VATS uses a small camera and specialized instruments inserted through a few small incisions. Robotic-assisted thoracic surgery (RATS) takes this further, giving the surgeon a 3D magnified view and instruments that bend and rotate with more flexibility than the human wrist. The robotic system also filters out the natural tremor in a surgeon’s hands, which helps during delicate dissection around blood vessels and lymph nodes.
In a propensity-matched study comparing the two approaches for lung cancer, robotic surgery resulted in roughly half the blood loss of VATS (about 82 mL versus 170 mL). VATS, on the other hand, was about 10 minutes faster on average and allowed surgeons to sample more lymph node stations, which matters for accurate cancer staging. Hospital stay, complication rates, and 30-day outcomes were similar between the two. The choice often comes down to the individual case and the surgeon’s training.
What Recovery Looks Like
Recovery from thoracic surgery varies widely depending on whether the procedure was minimally invasive or open, and how much tissue was removed. For major procedures like lobectomy, the average hospital stay is about six days, with roughly two-thirds of patients going home within that window and a third staying a week or longer.
Pain is the most immediate concern after surgery. Patients who had VATS lobectomy saw their pain drop to mild levels in about 8 days, compared to 18 days for those who had traditional open surgery. That difference is one of the strongest arguments for minimally invasive approaches when they’re feasible.
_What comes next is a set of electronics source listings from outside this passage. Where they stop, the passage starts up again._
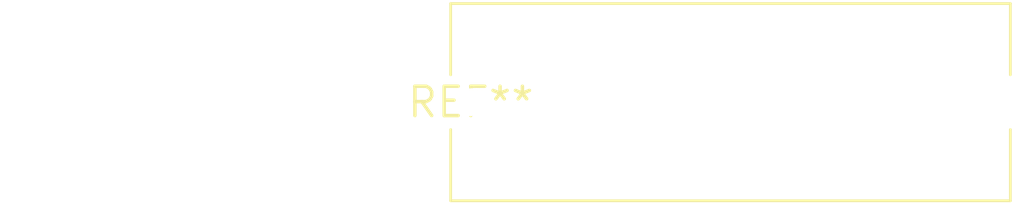
<source format=kicad_pcb>
(kicad_pcb (version 20240108) (generator pcbnew)

  (general
    (thickness 1.6)
  )

  (paper "A4")
  (layers
    (0 "F.Cu" signal)
    (31 "B.Cu" signal)
    (32 "B.Adhes" user "B.Adhesive")
    (33 "F.Adhes" user "F.Adhesive")
    (34 "B.Paste" user)
    (35 "F.Paste" user)
    (36 "B.SilkS" user "B.Silkscreen")
    (37 "F.SilkS" user "F.Silkscreen")
    (38 "B.Mask" user)
    (39 "F.Mask" user)
    (40 "Dwgs.User" user "User.Drawings")
    (41 "Cmts.User" user "User.Comments")
    (42 "Eco1.User" user "User.Eco1")
    (43 "Eco2.User" user "User.Eco2")
    (44 "Edge.Cuts" user)
    (45 "Margin" user)
    (46 "B.CrtYd" user "B.Courtyard")
    (47 "F.CrtYd" user "F.Courtyard")
    (48 "B.Fab" user)
    (49 "F.Fab" user)
    (50 "User.1" user)
    (51 "User.2" user)
    (52 "User.3" user)
    (53 "User.4" user)
    (54 "User.5" user)
    (55 "User.6" user)
    (56 "User.7" user)
    (57 "User.8" user)
    (58 "User.9" user)
  )

  (setup
    (pad_to_mask_clearance 0)
    (pcbplotparams
      (layerselection 0x00010fc_ffffffff)
      (plot_on_all_layers_selection 0x0000000_00000000)
      (disableapertmacros false)
      (usegerberextensions false)
      (usegerberattributes false)
      (usegerberadvancedattributes false)
      (creategerberjobfile false)
      (dashed_line_dash_ratio 12.000000)
      (dashed_line_gap_ratio 3.000000)
      (svgprecision 4)
      (plotframeref false)
      (viasonmask false)
      (mode 1)
      (useauxorigin false)
      (hpglpennumber 1)
      (hpglpenspeed 20)
      (hpglpendiameter 15.000000)
      (dxfpolygonmode false)
      (dxfimperialunits false)
      (dxfusepcbnewfont false)
      (psnegative false)
      (psa4output false)
      (plotreference false)
      (plotvalue false)
      (plotinvisibletext false)
      (sketchpadsonfab false)
      (subtractmaskfromsilk false)
      (outputformat 1)
      (mirror false)
      (drillshape 1)
      (scaleselection 1)
      (outputdirectory "")
    )
  )

  (net 0 "")

  (footprint "C_Rect_L24.0mm_W8.3mm_P22.50mm_MKT" (layer "F.Cu") (at 0 0))

)

</source>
The longer recovery picture is more gradual. Pain typically reaches mild levels within about two weeks, but returning fully to your pre-surgery baseline takes closer to two months (a median of 54 days in one study tracking patient-reported symptoms). Fatigue lingers even longer, with a median of 75 days to return to baseline. Shortness of breath, which makes sense after losing lung tissue, took a median of 69 days. Sleep disturbance, interestingly, resolved the fastest, usually within about two weeks.
Training and Education
Becoming a thoracic surgeon is one of the longest training paths in medicine. The traditional route involves four years of medical school, five years of general surgery residency, then a two- or three-year cardiothoracic surgery fellowship. Some programs now offer an integrated six-year track directly after medical school, combining general surgery training with dedicated cardiothoracic training. Yale’s program, for example, includes three years integrated with general surgery followed by three years of focused cardiothoracic work. Either way, graduates must pass certification by the American Board of Thoracic Surgeons, which covers both cardiac and general thoracic competencies even if the surgeon plans to focus on one area.